+++ STORED DATA
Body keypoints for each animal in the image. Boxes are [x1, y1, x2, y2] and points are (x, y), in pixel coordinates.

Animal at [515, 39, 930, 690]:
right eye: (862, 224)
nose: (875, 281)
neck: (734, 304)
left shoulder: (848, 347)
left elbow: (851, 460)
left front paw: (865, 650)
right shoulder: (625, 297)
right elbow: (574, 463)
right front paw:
++++++
+++ STORED DATA
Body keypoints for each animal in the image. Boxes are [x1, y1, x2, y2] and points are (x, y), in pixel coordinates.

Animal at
++++++
+++ STORED DATA
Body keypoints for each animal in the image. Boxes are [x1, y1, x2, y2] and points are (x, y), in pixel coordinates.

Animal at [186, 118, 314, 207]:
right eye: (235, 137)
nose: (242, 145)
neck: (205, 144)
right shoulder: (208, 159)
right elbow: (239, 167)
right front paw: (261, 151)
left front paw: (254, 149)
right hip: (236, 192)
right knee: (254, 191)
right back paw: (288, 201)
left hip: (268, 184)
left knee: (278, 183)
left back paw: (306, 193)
++++++
• PROBLEM STATEMENT
Above are some records; copy each line there that contains "front".

• EXERCISE SOLUTION
left front paw: (865, 650)
right front paw:
right front paw: (261, 151)
left front paw: (254, 149)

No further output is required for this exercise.